The other persistent controversy of Khosrowshahi's Uber tenure is structural rather than episodic, and it goes to the central political fight of the company's existence: how Uber treats the drivers on whom its entire business depends. Here the relevant, documented figure is his compensation relative to the company's typical worker. Uber's chief-executive-to-median-worker pay ratio was reported at 292-to-1 in 2023 — a number that critics seized upon as a vivid encapsulation of the imbalance at the heart of the gig-economy model.

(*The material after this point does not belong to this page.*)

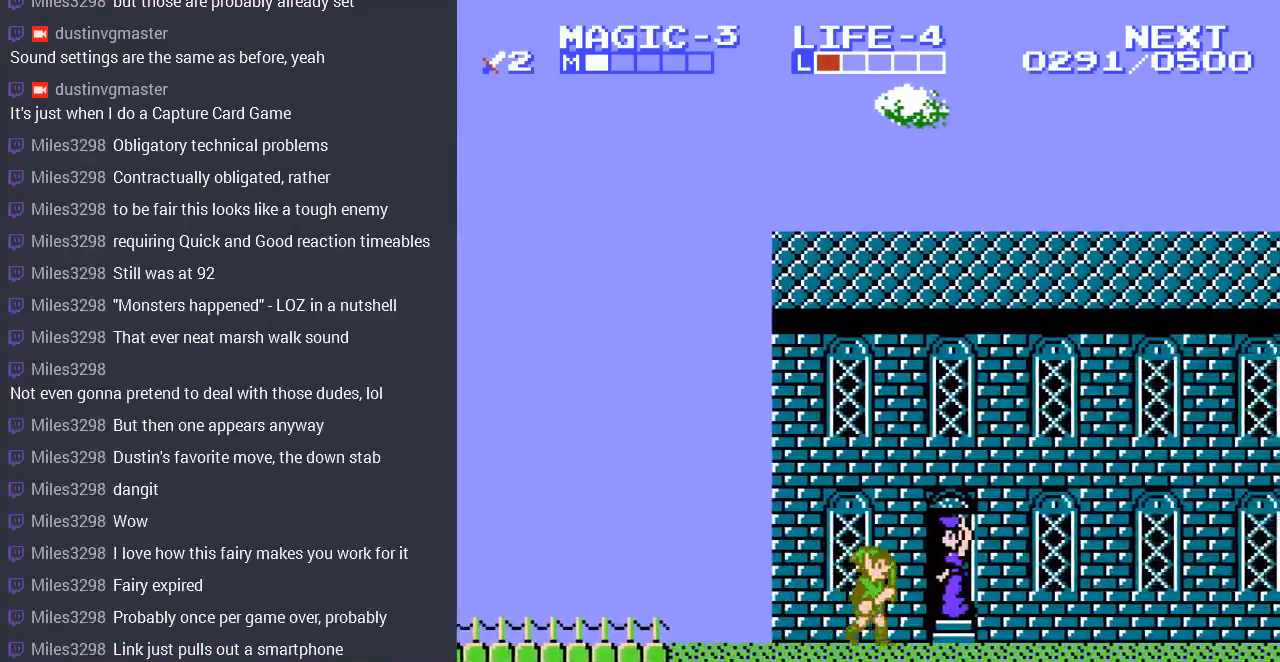
{"buttons": [], "events": [[167, "DPAD_RIGHT", "up"], [233, "B", "down"], [433, "B", "up"]]}
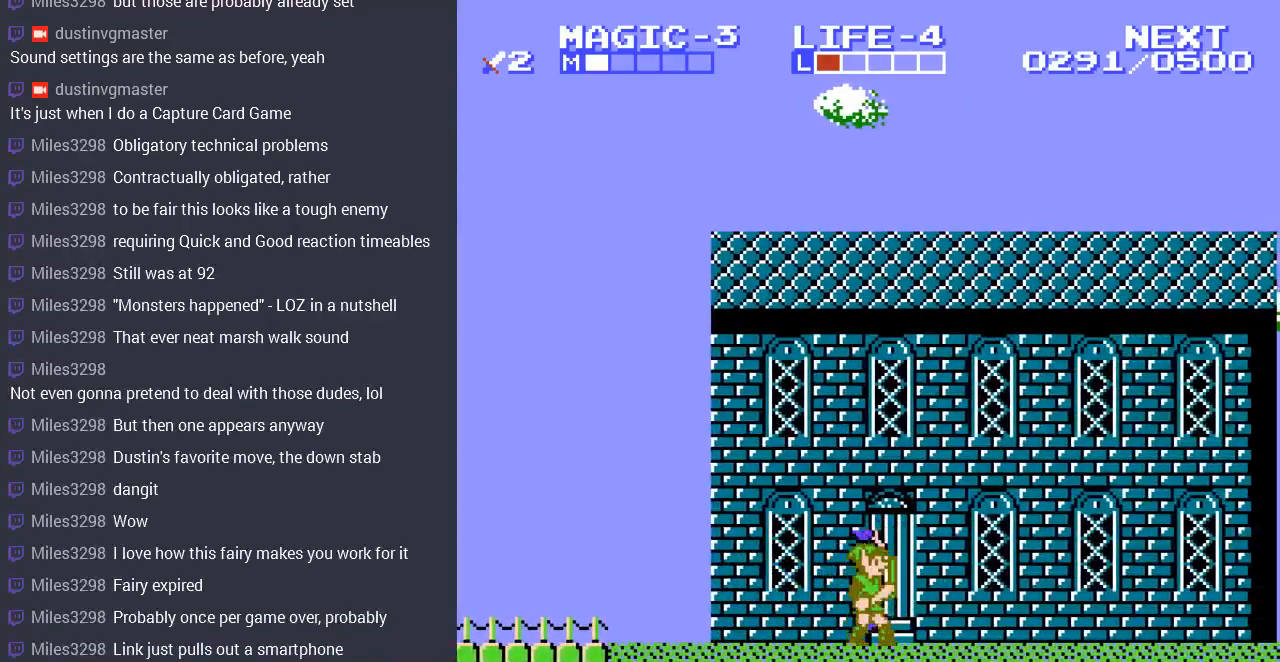
{"buttons": ["DPAD_LEFT"], "events": [[167, "B", "down"], [333, "B", "up"], [467, "DPAD_LEFT", "down"]]}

That figure must be presented with care, because its framing is itself disputed. To Khosrowshahi's critics, particularly amid the long-running battles over whether gig drivers should be classified as employees with benefits and protections or as independent contractors, the ratio is straightforward evidence of an extractive arrangement: a chief executive earning hundreds of times what a typical worker makes while resisting the reclassification that would give those workers a stronger economic position. To the company's defenders, the comparison is misleading, because Uber's "median worker" figure is shaped by a vast number of part-time and occasional drivers who use the platform flexibly rather than as full-time employment, making the ratio less an indictment than an artefact of how the workforce is structured. His total compensation for 2024 was reported at roughly 39.4 million US dollars, and his estimated net worth as of early 2025 was put at least around 238 million dollars — substantial wealth, though notably the wealth of a hired chief executive rather than a founder who owned his company. The honest framing is that the pay ratio is a real and documented number that means something — the gap between the top and the typical at Uber is enormous — while its precise interpretation is genuinely contested and bound up in the unresolved global fight over what a gig worker actually is and is owed.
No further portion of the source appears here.